Sunday 26th of May 2019
Features

What does it cost to get a horse to Badminton?

If eventing is your sport then the ultimate dream is to own a horse that is talented enough to compete at the highest level. Competing at the Mitsubishi Motors Badminton Horse Trials, the most iconic of all the 4* events, is for many the manifestation of that dream, but what does it take to get a horse to the dizzy heights of 4*?

Here’s our rather light-hearted (and conservative) look at the cost of event horse ownership…

Bettina Hoy & Designer 10 ©️The Gaitpost

For fun, or possibly I should say to give ourselves a fright, we decided to do a rough calculation of what it costs in cold, hard cash to get a horse to Badminton (we’ve excluded the cost of the emotional roller coaster that comes with event horse ownership as that, as a certain credit card company says, is priceless!).
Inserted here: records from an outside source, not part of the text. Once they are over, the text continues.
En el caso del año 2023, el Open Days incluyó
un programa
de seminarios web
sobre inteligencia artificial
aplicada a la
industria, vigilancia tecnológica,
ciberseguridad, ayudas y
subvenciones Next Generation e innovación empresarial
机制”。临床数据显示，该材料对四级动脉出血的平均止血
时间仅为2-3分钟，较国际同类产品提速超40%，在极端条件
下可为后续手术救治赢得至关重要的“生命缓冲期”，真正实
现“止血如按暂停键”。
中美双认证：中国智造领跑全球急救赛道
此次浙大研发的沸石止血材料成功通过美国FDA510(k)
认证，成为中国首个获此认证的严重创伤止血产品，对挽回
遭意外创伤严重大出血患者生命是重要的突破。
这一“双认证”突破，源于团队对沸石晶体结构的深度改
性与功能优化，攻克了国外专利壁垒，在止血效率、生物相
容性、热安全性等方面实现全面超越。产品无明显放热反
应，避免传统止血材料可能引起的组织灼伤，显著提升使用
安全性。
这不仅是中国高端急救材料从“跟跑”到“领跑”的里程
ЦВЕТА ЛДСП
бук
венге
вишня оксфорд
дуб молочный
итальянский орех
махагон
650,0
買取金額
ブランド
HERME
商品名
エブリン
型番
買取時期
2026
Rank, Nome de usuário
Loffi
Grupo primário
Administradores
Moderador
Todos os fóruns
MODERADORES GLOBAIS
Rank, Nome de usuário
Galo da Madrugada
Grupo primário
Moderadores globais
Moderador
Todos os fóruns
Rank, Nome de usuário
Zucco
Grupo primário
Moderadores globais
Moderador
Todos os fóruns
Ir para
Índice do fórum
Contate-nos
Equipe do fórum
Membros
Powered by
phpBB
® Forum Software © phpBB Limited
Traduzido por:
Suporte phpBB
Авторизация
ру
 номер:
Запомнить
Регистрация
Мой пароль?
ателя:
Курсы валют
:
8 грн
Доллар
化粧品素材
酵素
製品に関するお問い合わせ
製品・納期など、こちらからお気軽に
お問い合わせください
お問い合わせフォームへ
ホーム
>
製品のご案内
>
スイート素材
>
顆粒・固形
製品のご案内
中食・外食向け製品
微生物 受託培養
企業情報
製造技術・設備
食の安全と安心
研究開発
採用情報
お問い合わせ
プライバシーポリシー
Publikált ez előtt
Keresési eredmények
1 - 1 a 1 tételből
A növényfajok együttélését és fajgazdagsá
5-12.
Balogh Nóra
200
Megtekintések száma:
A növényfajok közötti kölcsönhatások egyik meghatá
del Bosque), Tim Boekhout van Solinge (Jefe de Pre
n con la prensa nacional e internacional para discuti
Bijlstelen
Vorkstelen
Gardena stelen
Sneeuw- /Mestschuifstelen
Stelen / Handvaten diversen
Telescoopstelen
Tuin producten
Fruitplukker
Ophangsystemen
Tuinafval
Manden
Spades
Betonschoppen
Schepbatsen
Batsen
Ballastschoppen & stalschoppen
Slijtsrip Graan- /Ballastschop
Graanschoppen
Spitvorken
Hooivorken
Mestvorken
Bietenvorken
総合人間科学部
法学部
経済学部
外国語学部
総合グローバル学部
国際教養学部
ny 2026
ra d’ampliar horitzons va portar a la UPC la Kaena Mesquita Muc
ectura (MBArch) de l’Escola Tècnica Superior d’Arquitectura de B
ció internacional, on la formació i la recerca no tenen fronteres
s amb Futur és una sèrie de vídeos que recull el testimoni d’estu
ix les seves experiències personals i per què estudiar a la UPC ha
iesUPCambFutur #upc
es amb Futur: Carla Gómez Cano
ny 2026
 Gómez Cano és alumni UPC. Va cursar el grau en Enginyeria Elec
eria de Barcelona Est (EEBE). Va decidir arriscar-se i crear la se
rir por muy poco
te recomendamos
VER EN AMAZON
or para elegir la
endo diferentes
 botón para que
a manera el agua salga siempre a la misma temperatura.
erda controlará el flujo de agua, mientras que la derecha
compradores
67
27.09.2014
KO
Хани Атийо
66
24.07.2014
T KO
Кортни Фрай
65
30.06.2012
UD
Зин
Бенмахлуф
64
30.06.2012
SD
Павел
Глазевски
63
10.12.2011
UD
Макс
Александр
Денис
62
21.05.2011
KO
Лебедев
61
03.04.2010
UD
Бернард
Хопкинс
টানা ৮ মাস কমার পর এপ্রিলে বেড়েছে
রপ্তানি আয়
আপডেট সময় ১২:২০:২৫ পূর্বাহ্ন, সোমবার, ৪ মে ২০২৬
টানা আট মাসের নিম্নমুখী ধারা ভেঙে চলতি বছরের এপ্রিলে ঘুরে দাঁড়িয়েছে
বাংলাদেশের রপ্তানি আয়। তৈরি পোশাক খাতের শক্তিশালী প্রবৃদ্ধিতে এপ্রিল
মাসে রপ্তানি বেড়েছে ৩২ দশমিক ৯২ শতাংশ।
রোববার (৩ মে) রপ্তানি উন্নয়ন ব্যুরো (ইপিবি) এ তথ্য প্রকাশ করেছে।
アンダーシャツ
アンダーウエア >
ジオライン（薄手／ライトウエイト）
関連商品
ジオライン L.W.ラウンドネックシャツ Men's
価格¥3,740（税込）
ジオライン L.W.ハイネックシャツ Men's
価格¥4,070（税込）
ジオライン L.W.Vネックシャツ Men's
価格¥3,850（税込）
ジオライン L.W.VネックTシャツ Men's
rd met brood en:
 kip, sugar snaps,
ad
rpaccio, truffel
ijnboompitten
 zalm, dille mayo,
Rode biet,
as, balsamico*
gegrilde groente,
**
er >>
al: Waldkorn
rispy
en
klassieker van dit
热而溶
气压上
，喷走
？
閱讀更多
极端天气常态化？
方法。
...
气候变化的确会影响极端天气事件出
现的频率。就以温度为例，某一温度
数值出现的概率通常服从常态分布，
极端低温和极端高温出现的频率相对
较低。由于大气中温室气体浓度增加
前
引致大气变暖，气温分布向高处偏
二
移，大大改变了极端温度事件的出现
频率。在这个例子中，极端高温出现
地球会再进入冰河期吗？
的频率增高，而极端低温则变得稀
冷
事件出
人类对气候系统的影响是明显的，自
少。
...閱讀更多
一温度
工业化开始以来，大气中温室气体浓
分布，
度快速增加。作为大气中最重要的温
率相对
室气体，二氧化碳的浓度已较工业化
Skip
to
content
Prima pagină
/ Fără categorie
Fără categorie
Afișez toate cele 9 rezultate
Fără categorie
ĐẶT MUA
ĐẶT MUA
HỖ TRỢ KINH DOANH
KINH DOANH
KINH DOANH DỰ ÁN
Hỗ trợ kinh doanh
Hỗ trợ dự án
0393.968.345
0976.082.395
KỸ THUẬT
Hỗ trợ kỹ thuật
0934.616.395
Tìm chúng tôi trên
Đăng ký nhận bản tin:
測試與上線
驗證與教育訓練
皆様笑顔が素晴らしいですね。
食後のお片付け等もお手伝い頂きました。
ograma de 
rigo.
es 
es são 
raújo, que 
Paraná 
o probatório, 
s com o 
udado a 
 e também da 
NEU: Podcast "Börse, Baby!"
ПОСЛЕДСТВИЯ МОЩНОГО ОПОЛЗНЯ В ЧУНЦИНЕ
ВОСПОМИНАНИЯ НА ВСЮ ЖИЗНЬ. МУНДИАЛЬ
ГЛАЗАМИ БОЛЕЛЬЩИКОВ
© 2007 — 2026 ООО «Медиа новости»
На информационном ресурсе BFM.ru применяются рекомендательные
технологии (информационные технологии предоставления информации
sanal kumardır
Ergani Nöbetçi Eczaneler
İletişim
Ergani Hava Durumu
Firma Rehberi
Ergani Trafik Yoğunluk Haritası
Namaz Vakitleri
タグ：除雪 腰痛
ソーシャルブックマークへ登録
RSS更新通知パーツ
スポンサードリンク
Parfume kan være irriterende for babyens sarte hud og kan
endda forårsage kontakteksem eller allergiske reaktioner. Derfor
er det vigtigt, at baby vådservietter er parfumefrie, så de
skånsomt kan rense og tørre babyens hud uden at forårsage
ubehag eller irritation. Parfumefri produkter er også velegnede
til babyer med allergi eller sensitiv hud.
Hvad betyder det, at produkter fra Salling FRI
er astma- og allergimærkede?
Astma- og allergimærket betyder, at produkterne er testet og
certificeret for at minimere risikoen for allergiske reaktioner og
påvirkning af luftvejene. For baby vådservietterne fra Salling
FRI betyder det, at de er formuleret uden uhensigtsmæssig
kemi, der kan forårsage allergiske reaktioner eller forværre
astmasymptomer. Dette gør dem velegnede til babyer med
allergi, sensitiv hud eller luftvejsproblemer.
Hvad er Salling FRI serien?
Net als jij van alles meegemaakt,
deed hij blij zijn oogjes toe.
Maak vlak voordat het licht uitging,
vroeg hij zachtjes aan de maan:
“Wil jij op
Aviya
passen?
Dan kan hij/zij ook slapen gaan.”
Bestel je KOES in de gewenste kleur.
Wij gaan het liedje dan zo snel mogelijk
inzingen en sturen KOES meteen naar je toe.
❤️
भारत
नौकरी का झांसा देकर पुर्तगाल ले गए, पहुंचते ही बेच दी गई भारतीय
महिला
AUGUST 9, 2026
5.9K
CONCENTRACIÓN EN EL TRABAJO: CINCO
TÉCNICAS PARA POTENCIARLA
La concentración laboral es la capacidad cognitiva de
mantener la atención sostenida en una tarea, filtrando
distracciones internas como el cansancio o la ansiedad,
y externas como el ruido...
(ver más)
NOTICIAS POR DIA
Now of course different horses will take differing routes to the top of the sport but for the purposes of our hypothetical horse, “The Magical Unicorn” we have assumed the following.

He was bought in the Spring of his 4 year old year, not long broken in and allegedly full of potential, for £14,000. He was sent off to a professional event rider to be given a gentle introduction to the three aspects of eventing: dressage, show jumping and cross country, and to see a bit of the world via hacking and going to a few training shows. The livery cost of having him in training with the professional rider is roughly £10k per year, based on him being at their yard for 10 months of the year, with a rest period of two months back at Money Pit Farm where the owners delude themselves that he doesn’t cost anything whilst with them!

©️ The Gaitpost

The Magical Unicorn, or Pegasus as he’s known at home, follows a development plan which has been carefully mapped out by his owners and their professional rider. As he is quite magical, his preparations all go smoothly, he is injury fee and needs just routine support in the form of:

·       Farrier every 4 weeks

·       Equine sports massage & Chiropractor treatment every month [1]

·       Veterinary treatment, as required [2]

There are many additional techniques used for getting horses fit and ready to compete such as the water treadmill, swimming etc but for the purposes of this exercise we’ve just assumed the above. His competition schedule each year has also been carefully planned and the following shows the route taken by Pegasus on his way to the biggest 4* of them all!

Age CompetitionSchedule Cost of entries, travel & Stabling
5

2 x BE 5 yr old

3 x BE100

Plus 10 other UA shows

1250
6

2x BE100

6 x Novice

1 x CIC*YH

1900
7

1 x Novice

7 x Int

1 x CCI*

1 x CIC2*

2900
8

2 x Int

2 x Adv

1 x CIC2* 

1 x CCI2*

1 x CIC3*

3250
 9

2 x OI

2 x Adv

3 x CIC3*

2 CCI3*

4550
10* 

1 x OI

1 x Adv

1 x CIC3*

1185

* Only for events in the Spring before Badminton

Naturally Pegasus achieved Minimum Eligibility Requirements in each of his events and so now, aged 10, he is fully qualified and thankfully has enough FEI points to get on the entry list for Badminton. How exciting!

Therefore, having been lucky enough to have this exceptionally straightforward progression from precocious 4 year old to an established 10 year old, just how much has it cost to get him to his first 4* event? Well on the basis of the above assumptions, it has cost just over £115,000 to buy, train and develop Pegasus from being a green 4 year old, to him now being ready to mix it with the world’s best at his first 4*. (and I have to admit, these are pretty conservative costings).

So, with the benefit of this knowledge, anyone fancy going horse shopping in search of the next La Biosthetique – Sam FBW/Ballaghmor Class/Lenamore /Star Witness? I’m just off to book my flight to Ireland as I hear they are pretty good at producing these talented 4 year old event horses! 

Michael Jung and La Biosthetique Sam © The Gaitpost/Nico Morgan Media

[1] Only during competition season

[2] Assumed an average spend of £800/year recognising that as a horse progresses up the levels, the required input from vets many be higher than in the earlier years

EDITOR’S NOTE:

We’ve looked at the ages of all the horses heading to Badminton and it is very interesting reading – the average age is 13 (13.6 to be precise). If you take the conservative total above of £115,000 for one 10 year old horse to get to a 4*, add on 3 more years of costs if the average age is 13, multiplied by the total number of horses heading to Badminton (86), the elite horsepower that we will be witnessing has had a combined spend of over £15 MILLION POUNDS by their owners.

Whilst this may make current owners weep, our back of an envelope costings will actually have cost way more – we didn’t dare include the bar bills! So if you happen to see a rather anxious looking owner, do go up and tell them how fabulous their horse is looking, offer to buy them a drink as we think they deserve it as without their generosity these events just would not happen.